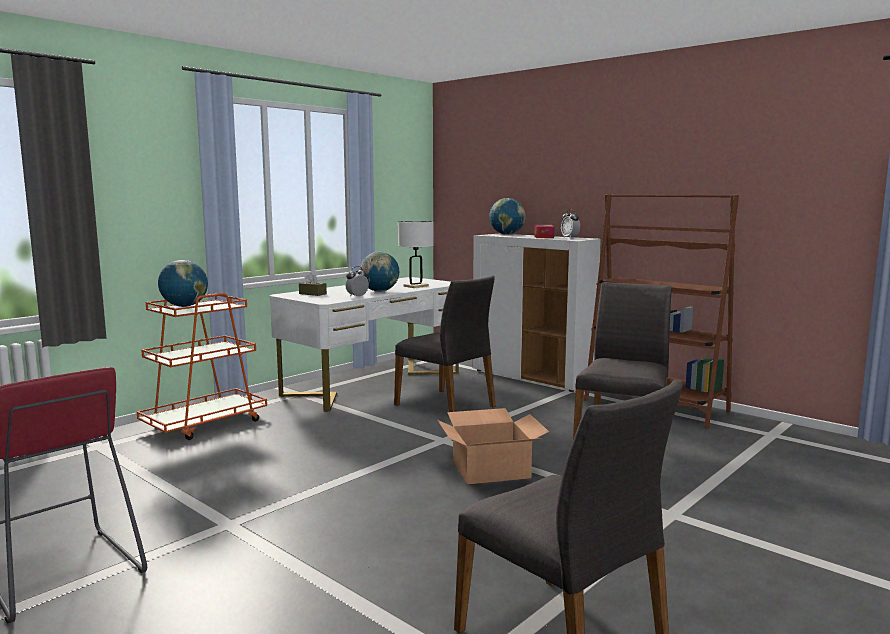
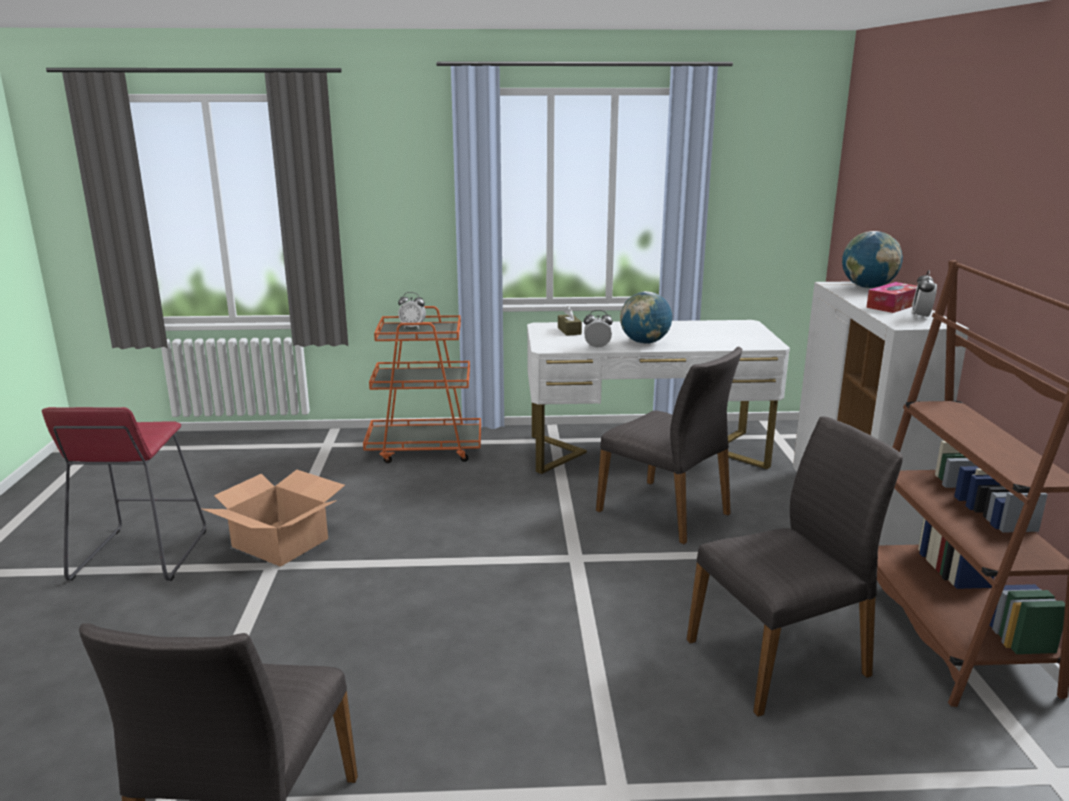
camera: 45 degrees right, 10 degrees up
(184, 306) = (412, 327): globe -> alarm clock
(416, 286) = (710, 342): white table lamp -> none
(446, 405) = (665, 512): grey chair -> grey chair turned 45 degrees counterclockwise
(490, 469) = (550, 618): cardboard box -> cardboard box (281, 542)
• • • •
WHAT IS NEEDED: Without the pictures, reproduce every record exactly as it appears above.

OUTPUT:
camera: 45 degrees right, 10 degrees up
(184, 306) = (412, 327): globe -> alarm clock
(416, 286) = (710, 342): white table lamp -> none
(446, 405) = (665, 512): grey chair -> grey chair turned 45 degrees counterclockwise
(490, 469) = (550, 618): cardboard box -> cardboard box (281, 542)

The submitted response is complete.